Trump originally announced the full withdrawal of U.S. troops in Syria in December 2018. He directed the U.S. military to remove all remaining 2,200 American ground troops from Syria within 30 days. Trump, at the time, went on to tweet that IS had been defeated.

US troops to Saudi Arabia

Also this week, the U.S. administration said it will send more forces into Saudi Arabia after attacks on its oil production facilities, which was blamed on Iran. This came despite Trump stating that he wants to reduce military involvement in the region.

Al-Faisal told CNBC that he wasn’t surprised that the U.S. would be engaging with the Saudi kingdom by sending troops, while also withdrawing forces away from its allies in Syria.

“Well, It’s always been about energy since hasn’t it. Since 1945.”

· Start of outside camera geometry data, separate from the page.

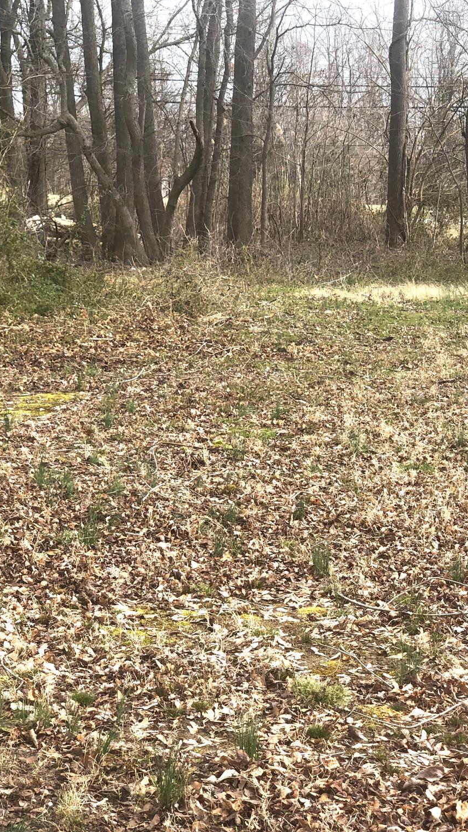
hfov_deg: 15.9
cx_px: 311
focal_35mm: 76
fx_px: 1677
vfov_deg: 27.9
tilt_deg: -6.6
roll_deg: -0.1
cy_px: 416
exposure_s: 1/331
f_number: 2.4
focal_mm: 6
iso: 16
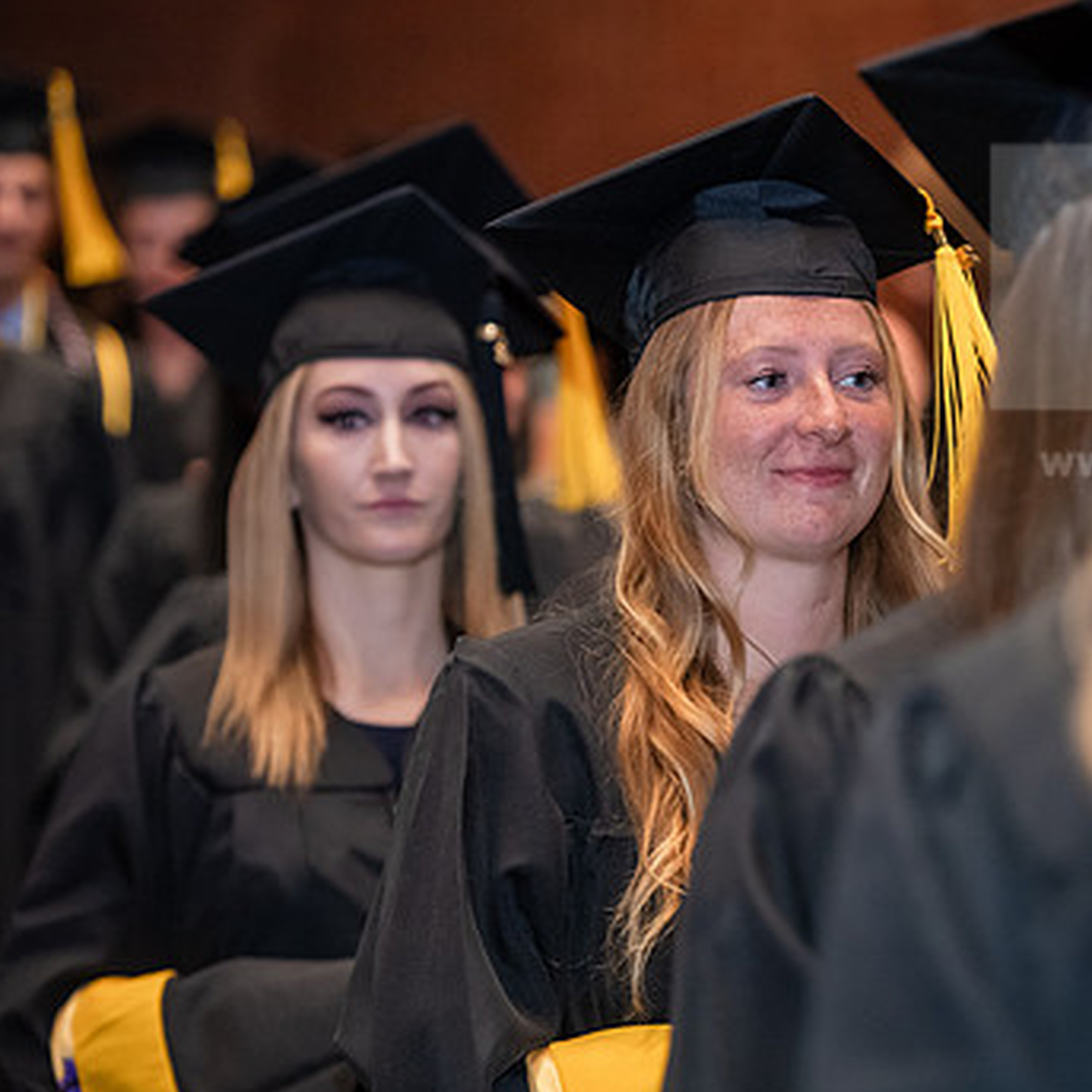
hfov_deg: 9.7
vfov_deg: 9.8
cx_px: 895
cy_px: 529
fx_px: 6389
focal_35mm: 179
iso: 3200
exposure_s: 1/200
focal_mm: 125
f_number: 3.2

He went on to add: “The oil market binds the world together and what happens in Saudi Arabia does not stay in Saudi Arabia.”

“It has somehow an ability to affect other countries. So I am not surprised the U.S. would be interested in engaging with the kingdom on defending the oil industry. It is surprising that America would abandon her allies in Syria. That is something for Mr. Trump to decide.”

The U.S. president recently stated that the country had become such a large producer that it no longer needed oil from the Middle East, but added that it was still willing to back its allies.

A spokesperson for the White House wasn’t immediately available for comment when contacted by CNBC.